Insurance firms are feeling pressure from all angles according to recent data released by PwC, which states that 65 per cent of insurance CEOs have expressed worry that new entrants in the insurance industry are a threat to growth, while 94 per cent are concerned about over-regulation in the sector.

Insurance costs are rising as well, with the average cost to insure a 17-22 year-old driver already exceeding £1,200 per year. The main reason car insurance for young drivers is so expensive is that prices are set based on the amount of risk to the insurer, and statistics show that young drivers are far more likely to be involved in accidents than drivers over the age of 25.

The recent emergence of Big Data has created a renewed interest in data management across the insurance industry, and has brought with it opportunities for both auto insurers and the drivers who purchase their policies.

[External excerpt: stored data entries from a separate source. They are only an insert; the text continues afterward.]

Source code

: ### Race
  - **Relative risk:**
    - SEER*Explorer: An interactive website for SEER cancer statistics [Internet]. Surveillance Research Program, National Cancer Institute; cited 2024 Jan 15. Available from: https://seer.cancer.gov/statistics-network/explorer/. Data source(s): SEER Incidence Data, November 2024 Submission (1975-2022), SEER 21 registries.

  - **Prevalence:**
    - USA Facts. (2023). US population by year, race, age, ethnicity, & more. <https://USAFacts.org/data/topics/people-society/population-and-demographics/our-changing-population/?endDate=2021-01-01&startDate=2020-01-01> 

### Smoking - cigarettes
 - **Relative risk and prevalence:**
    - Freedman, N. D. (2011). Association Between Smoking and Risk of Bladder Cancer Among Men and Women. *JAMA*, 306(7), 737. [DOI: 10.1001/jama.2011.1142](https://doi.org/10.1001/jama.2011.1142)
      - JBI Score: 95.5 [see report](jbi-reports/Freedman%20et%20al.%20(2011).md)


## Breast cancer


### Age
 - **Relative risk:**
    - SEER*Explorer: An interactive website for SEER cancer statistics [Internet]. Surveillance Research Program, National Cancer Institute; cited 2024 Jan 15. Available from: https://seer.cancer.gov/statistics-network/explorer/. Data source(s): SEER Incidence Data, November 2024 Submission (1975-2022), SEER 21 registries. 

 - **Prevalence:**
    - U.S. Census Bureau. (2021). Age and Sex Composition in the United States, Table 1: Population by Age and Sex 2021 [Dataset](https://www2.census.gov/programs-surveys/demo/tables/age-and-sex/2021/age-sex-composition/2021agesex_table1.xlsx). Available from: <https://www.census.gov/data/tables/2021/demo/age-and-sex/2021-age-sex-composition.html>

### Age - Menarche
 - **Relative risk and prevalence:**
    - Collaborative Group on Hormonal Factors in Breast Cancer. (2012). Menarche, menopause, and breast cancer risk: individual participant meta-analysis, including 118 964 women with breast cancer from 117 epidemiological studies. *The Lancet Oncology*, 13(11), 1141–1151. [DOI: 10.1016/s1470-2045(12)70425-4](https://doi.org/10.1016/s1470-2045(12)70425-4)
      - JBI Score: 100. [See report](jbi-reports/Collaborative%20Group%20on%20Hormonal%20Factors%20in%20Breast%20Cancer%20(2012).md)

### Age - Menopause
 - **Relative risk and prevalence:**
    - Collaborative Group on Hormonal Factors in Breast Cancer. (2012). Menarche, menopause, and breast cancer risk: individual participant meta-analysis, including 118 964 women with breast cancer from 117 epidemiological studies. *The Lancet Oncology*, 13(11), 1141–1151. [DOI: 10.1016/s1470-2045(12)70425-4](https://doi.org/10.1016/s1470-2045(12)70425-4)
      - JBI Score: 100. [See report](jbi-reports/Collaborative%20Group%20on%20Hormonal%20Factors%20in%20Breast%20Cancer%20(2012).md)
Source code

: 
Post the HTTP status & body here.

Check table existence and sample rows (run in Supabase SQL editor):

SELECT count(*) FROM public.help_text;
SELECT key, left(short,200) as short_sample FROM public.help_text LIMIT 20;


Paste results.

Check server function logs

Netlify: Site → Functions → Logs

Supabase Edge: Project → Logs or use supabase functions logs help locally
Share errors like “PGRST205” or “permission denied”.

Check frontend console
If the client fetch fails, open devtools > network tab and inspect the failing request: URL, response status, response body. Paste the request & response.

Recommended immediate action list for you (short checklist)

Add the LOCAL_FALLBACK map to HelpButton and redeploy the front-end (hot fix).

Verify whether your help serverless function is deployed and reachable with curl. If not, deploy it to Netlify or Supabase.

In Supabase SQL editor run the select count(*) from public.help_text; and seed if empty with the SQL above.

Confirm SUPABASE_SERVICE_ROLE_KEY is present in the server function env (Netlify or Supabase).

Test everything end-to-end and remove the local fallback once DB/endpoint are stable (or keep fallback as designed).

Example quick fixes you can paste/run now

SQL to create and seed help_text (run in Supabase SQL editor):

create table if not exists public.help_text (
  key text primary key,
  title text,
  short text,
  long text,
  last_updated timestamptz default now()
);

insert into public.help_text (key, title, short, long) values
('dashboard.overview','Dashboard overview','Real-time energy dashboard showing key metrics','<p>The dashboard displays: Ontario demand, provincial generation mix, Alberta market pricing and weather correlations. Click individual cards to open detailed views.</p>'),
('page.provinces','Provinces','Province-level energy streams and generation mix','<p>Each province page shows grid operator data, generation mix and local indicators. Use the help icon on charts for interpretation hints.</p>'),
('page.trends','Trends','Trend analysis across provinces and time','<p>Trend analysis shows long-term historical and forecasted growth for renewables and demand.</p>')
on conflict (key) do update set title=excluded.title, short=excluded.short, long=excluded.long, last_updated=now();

The increasing amount of digital information generated and made available for analysis has the potential to provide deep insights into consumer behaviour, and to improve outcomes for both insurers and policyholders alike.

According to Nitin Rakesh, CEO and President of leading digital modernisation and IT services company Syntel, established insurance companies have vast stores of historical information that give them a distinct advantage over newer competitors.

“The foundation of the insurance industry is accurate risk assessment, and traditional insurers have a wealth of data at their disposal,” said Rakesh. “Their business is heavily data-dependant, and insurers must leverage data more effectively in order to remain competitive and retain customers in the digital age.”

The modern IT landscape requires insurers to adapt and cater to new customers that typically demand greater ease of access and information, as well as innovative new business models that are creating competitive niches throughout the industry.

One such innovation is “pay-as-you-drive” insurance, which uses vehicle-mounted telematics devices that allow insurers to collect real-time data on actual driving habits. This data enables insurers to make a more accurate risk assessment and offer more competitive insurance premium prices, leading to better customer retention.

However, the model is data intensive and requires insurers to effectively leverage Big Data analytics to sift through mountains of real-time data to derive the information and insights they need to make informed decisions.

“An innovative technology partner can help insurers stay ahead of the data overload and unlock hidden patterns and insights within their data to better serve their customers,” said Rakesh.

“Big Data provides insurers with an opportunity to create a competitive edge by collating, extracting and truly understanding customer data so that they can pass on both convenience and cost savings to their customers,” said Rakesh. “Insurers that choose a digital path will reap the rewards, while those that hesitate will find themselves at a serious disadvantage in the new digital marketplace.”